§ **ФРАГМЕНТ ТЕКСТА**:
--------------------------------

5
В марте Иван Алексеевич едет в Полтаву.
Осталась запись:
«Еду из Огневки в Полтаву. Около 11 часов утра. Только что выехал с Бабарыкиной. Даль ясная, далекие на горизонте облака, как осенью – перламутро-лиловатые, лесочки чернеют.
Грустно и люблю всех своих.
В Крыму на татарских домах крупная грубая черепица».
…В Полтаве живет больше месяца. С этих пор он редко где подолгу уживается.
Нашла запись, объясняющую эту непоседливость:
«Перелет птиц вызывается действием внутренней секреции: осенью недостатком гормона, весной избытком его… Возбуждение в птицах можно сравнить с периодами половой зрелости и «сезонными толчками крови» у людей…
Совсем, как птица, был я всю жизнь!»
30 апреля он отправляется в Шишаки. Есть запись его:
«Овчарки [18] Кочубея. Рожь качается, ястреба, зной. Яновщина, корчма. Шишаки. Яковенко не застал, поехал за ним к нему на хутор. Вечер, гроза. Его тетка, набеленная и нарумяненная, старая, хрипит и кокетничает. Докторша «хочет невозможного».
Миргород, там ночевал».
Вернувшись в Полтаву, он пробыл там до 24 мая.
Из Люстдорфа, от Федорова, он получил приглашение опять погостить. Люстдорф – немецкое село за Большим Фонтаном, дачное место, не очень дорогое. Иван Алексеевич решает принять приглашение и составляет план: Кременчуг – Николаев, оттуда морем в Одессу.
Его записи:
«Кременчуг, мост, солнце, желто-мутный Днепр.
За Кременчугом среди пустых гор, покрытых хлебами, думал о Святополке Окаянном.
Ночью равнины, мокрые после дождя пшеницы, черная грязь дороги.
Николаев, Буг. Ветрено и прохладно. Низкие глиняные берега, Буг пустынен. Устье, синяя туча, громадой поднявшаяся над синей сталью моря. Из-под боков парохода развалы воды… бегут сквозь решетку палубы…
Впереди море, строй парусов.
Выход из устья реки в море: речная мутная, жидкая вода сменяется чистой, зеленой, тяжелой и упругой морской… Другой ветер, другой воздух, радость этого ветра, простора, воздуха, счастье жизни, молодости… Яркая зелень волн, белизна чаек, запахи пароходной кухни… Уже слегка подымает и опускает, – это было тоже всегда радостью, – и от этого особенно крепко и ловко шагаешь по выпуклой, недавно вымытой гладкой палубе и глядишь с мужской жадностью, как на баке кто-то стоит, придерживает одной рукой шляпку с развевающейся от ветра дымчатой вуалью, а другой обвивающие ее по ногам полы легкого пальто.
Пароходный лакей, похожий на Нитше, густо усатый, рыжий.
…Штиль. Пароход мерно гонит раскаты волн и шипящую пену.
Там внизу, где работают стальные пароходные машины, все шипит, все в горячем масле, на котором свертываются крупные капли пара. Пахнет им и горячим металлом.

--------------------------------

§ **ВЫБОРКА ИЗ ДАННЫХ**:
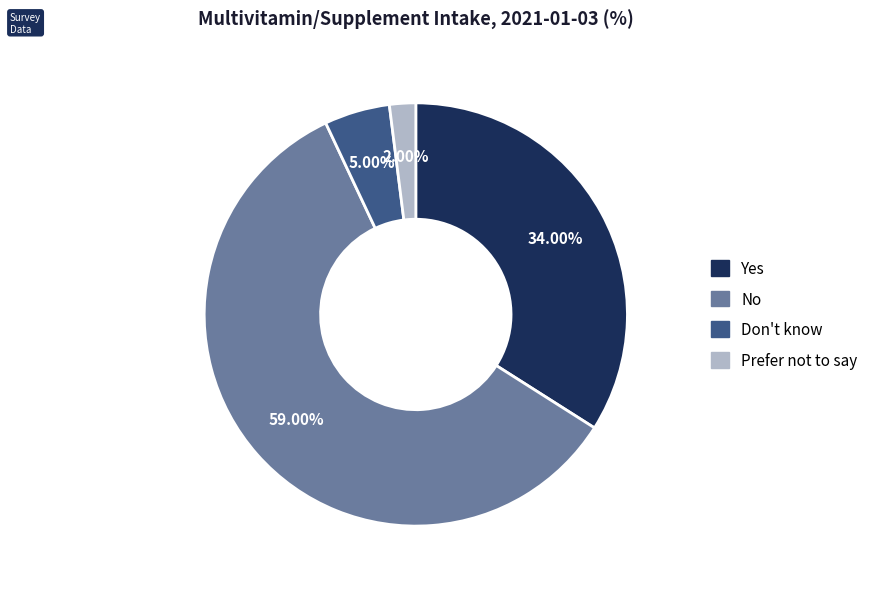

To the nearest percent, what percentage of the pie is Prefer not to say?

2%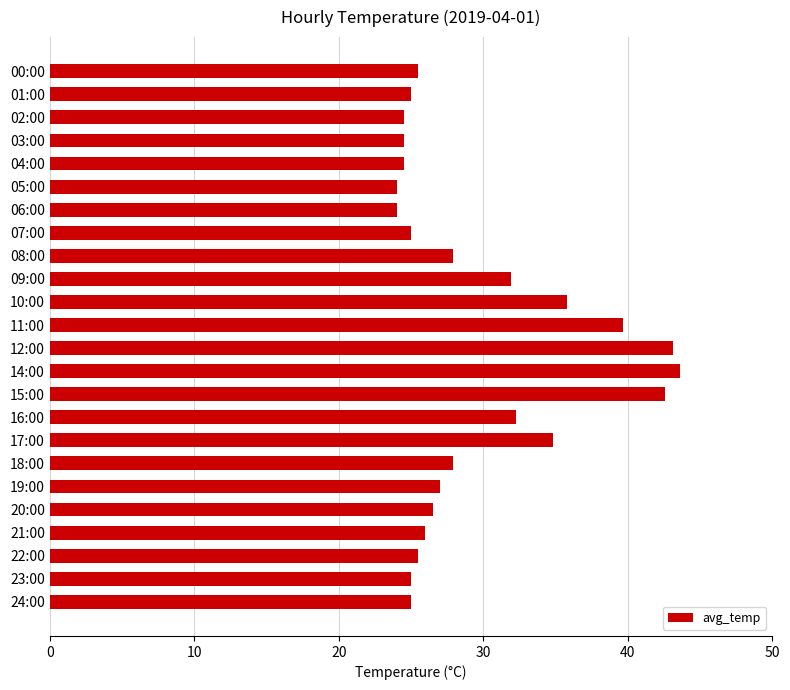

What is the maximum value shown in the chart?

43.6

--------------------------------

§ **СПИСОК ЗАДАНИЙ**:
a: До какого числа Иван Алексеевич оставался в Полтаве, вернувшись туда, согласно отрывку о его поездках?
b: Пожалуйста, выпишите из отрывка о поездках Ивана Алексеевича дословно участок от слов «Грустно и люблю» до слов «где подолгу уживается.».
c: Допишите, что идёт дальше в отрывке о поездках Ивана Алексеевича, начиная с того места, где он заканчивается.
Данные представляют собой самостоятельный материал, отдельный от отрывка.

§ **ОТВЕТЫ ПО ЗАДАНИЯМ**:
a: До 24 мая.

b:
Грустно и люблю всех своих.
В Крыму на татарских домах крупная грубая черепица».
…В Полтаве живет больше месяца. С этих пор он редко где подолгу уживается.

c:
Неподвижные, крупные металлические белые электрические высоко висящие огни поздней ночью, в пустом и тихом порту. Тени пакгаузов. Крысы.
Мачты барок в порту качались мерно, дремотно, будто сожалея о чем-то!»
«29 мая.
Люстдорф. Рассвет, прохладный ветер, волнуется сиреневое море. Блеск взошедшего солнца начался от берега.
Днем проводил Федорова в Одессу, сидел на скалах возле прибоя. Море кажется выше берега, на котором сидишь. Шел берегом – в прибое лежала женщина.
Вечером ходил в степь, в хлеба. Оттуда смотрел на синюю пустынность моря».
К соседям Федоровых, Карашевым, приехал их друг, молодой писатель Куприн.
Утром Иван Алексеевич вместе с Федоровым пошли купаться.
Из воды вылез человек, неуклюжий, лохматый, с острыми глазками, Федоров сказал:
– Это Куприн.
И познакомил Бунина с ним.
Иван Алексеевич внимательно взглянул на него.
Куприн сразу ему понравился той редкой художественной одаренностью, которой они обладали оба, что встречается не так часто даже среди писателей.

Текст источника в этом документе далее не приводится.